125 L.R.R.M. (BNA) 2938, 43 Empl. Prac. Dec. P
37,159,
106 Lab.Cas. P 12,425

William ARCAMUZI, Warren Beckman and Robert E. Schaefer, et
al., Plaintiffs-Appellants,
v.
CONTINENTAL AIR LINES, INC. and Texas International
Airlines, Inc., dba Continental Airlines,
Defendants-Appellees.

No. 86-6098.

United States Court of Appeals,
Ninth Circuit.

Argued and Submitted Sept. 30, 1986.
Decided June 15, 1987.

Jonathan Saperstein, Washington, D.C., Walter S. Cowger, Dallas, Tex., Jeffrey A. Berman and Steven G. Drapkin, Los Angeles, Cal., for defendants-appellees.

Jed S. Rakoff and James Niss, New York City, Carla M. Woehrle, Los Angeles, Cal., for plaintiffs-appellants.

Appeal from the United States District Court for the Central District of California.

Before SCHROEDER, POOLE and NORRIS, Circuit Judges.

SCHROEDER, Circuit Judge:

Plaintiffs are pilots employed by Continental Air Lines who have been active in their union, the Air Line Pilots Association (ALPA). This suit arose out of ALPA's bitter strike against Continental, which began in October 1983 and continued for two years. After the strike ended, plaintiffs sought an injunction to bar Continental from requiring them to take polygraph tests as a condition of their continued employment or reinstatement. They contend that the polygraph requirement is retaliation for protected, concerted union activity under section 2 (Fourth) of the Railway Labor Act (RLA), 45 U.S.C. Sec. 152 (Fourth) (1982). They appeal the district court's denial of their motion for a preliminary injunction.

The denial of a preliminary injunction will be reversed only if the trial court abused its discretion or applied an improper legal standard. Benda v. Grand Lodge of Int'l Ass'n of Machinists & Aerospace Workers, 584 F.2d 308, 314 (9th Cir.1978), cert. dismissed, 441 U.S. 937, 99 S.Ct. 2065, 60 L.Ed.2d 667 (1979). Because we hold that the district court failed to consider the potential non-economic harm which may flow from retaliation for protected union activity, we remand the action to the district court to exercise its discretion in light of the appropriate irreparable injury standards.

- _Provided records_:

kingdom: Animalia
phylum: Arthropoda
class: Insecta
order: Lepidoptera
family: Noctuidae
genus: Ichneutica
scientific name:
---
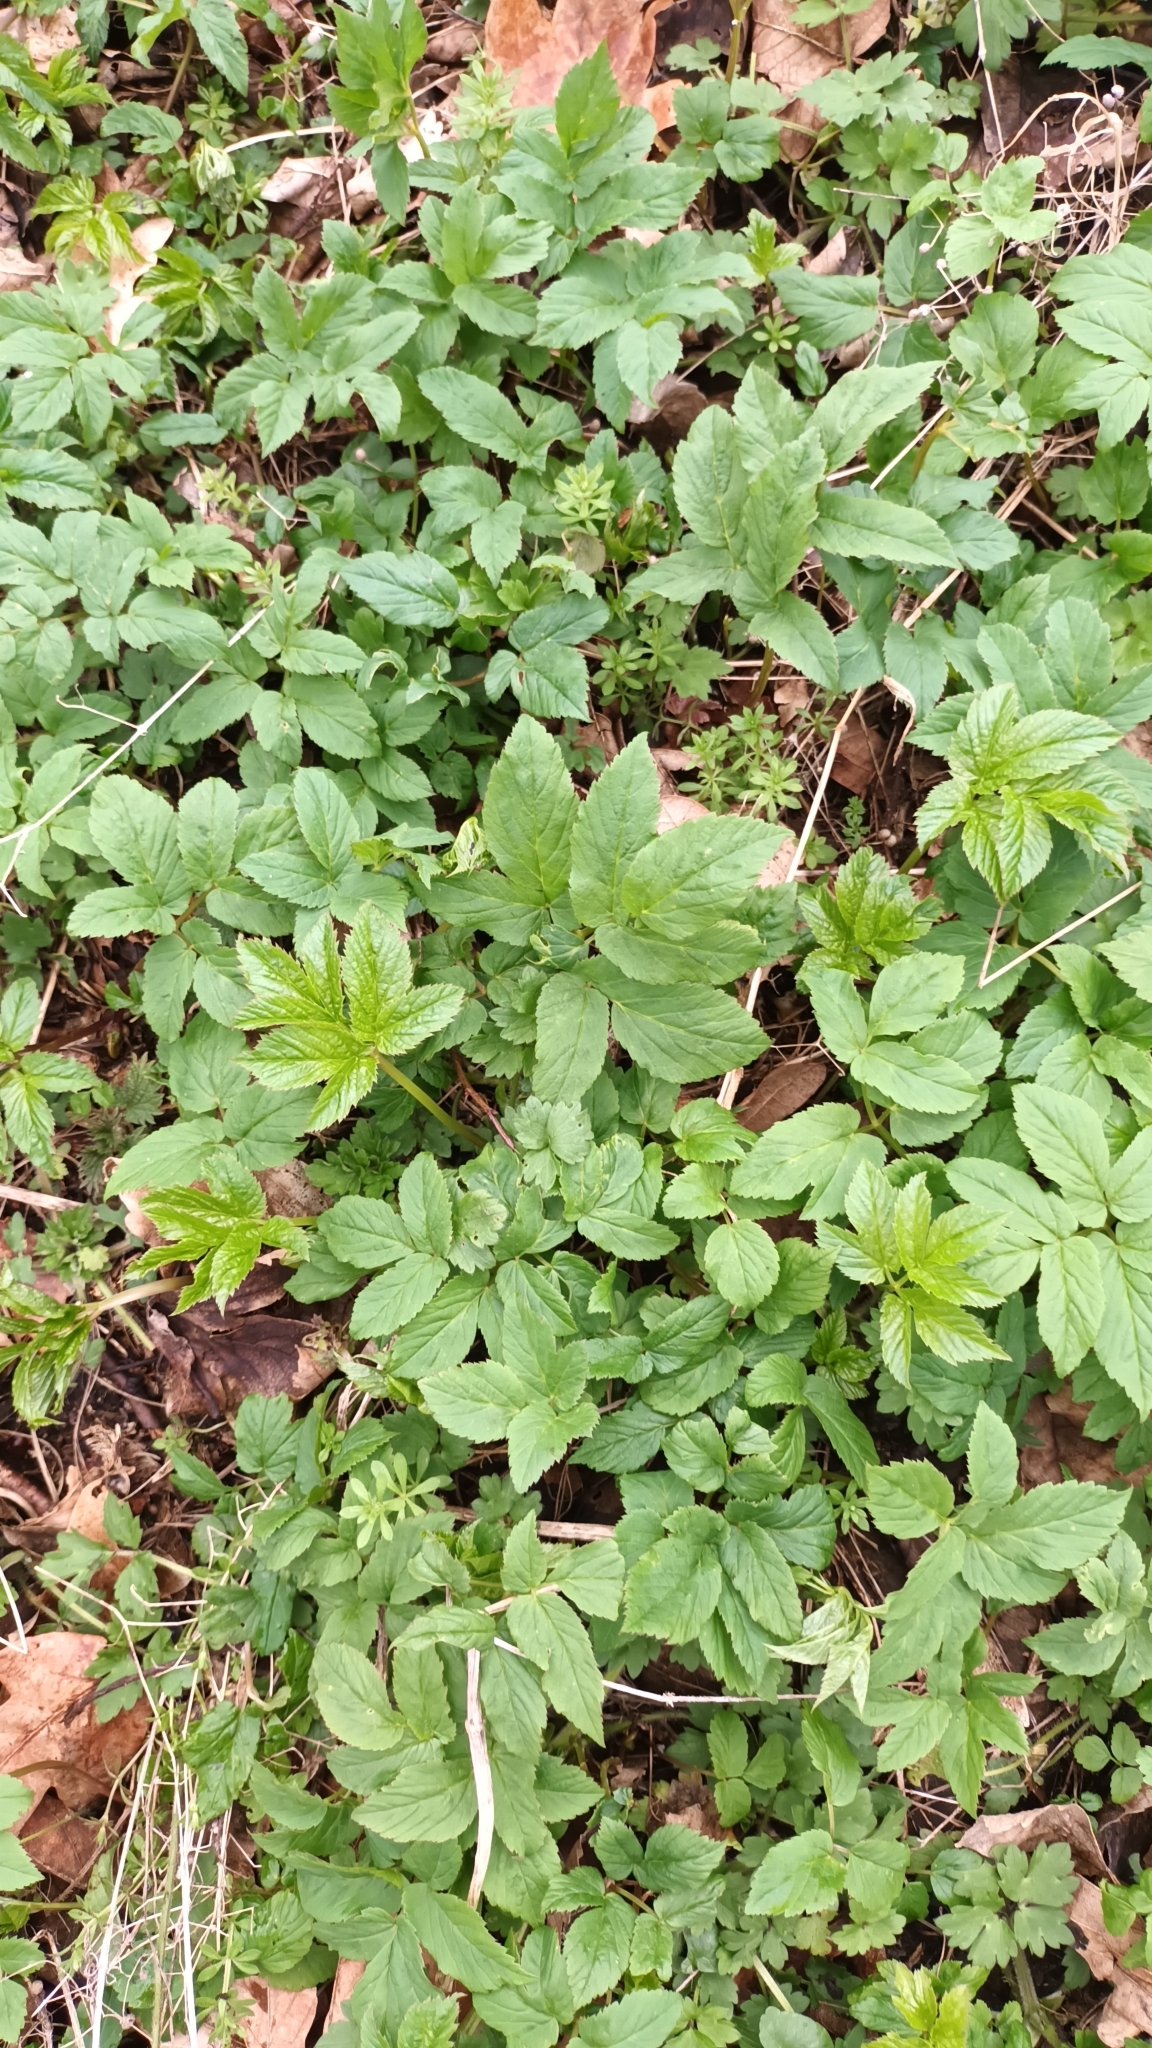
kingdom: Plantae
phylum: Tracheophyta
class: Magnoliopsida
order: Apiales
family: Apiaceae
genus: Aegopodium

- _Exercise 1_:
Decide whether each statement agrees with the court opinion, and answer yes or no for each. Support each answer with the deciding words of the court opinion, quoted exactly. (a) The strike against Continental began in October 1983. (b) The appeal was decided on September 30, 1986. (c) The plaintiffs sought to stop Continental from requiring them to take polygraph tests.
- _Exercise 2_:
Write out everything in the court opinion from "The denial of" down to "irreparable injury standards.".
The rows have no connection to the court opinion.

- _Expected output 1_:
(a) Yes: "which began in October 1983 and continued for two years"
(b) No: "Decided June 15, 1987."
(c) Yes: "plaintiffs sought an injunction to bar Continental from requiring them to take polygraph tests"

- _Expected output 2_:
The denial of a preliminary injunction will be reversed only if the trial court abused its discretion or applied an improper legal standard. Benda v. Grand Lodge of Int'l Ass'n of Machinists & Aerospace Workers, 584 F.2d 308, 314 (9th Cir.1978), cert. dismissed, 441 U.S. 937, 99 S.Ct. 2065, 60 L.Ed.2d 667 (1979). Because we hold that the district court failed to consider the potential non-economic harm which may flow from retaliation for protected union activity, we remand the action to the district court to exercise its discretion in light of the appropriate irreparable injury standards.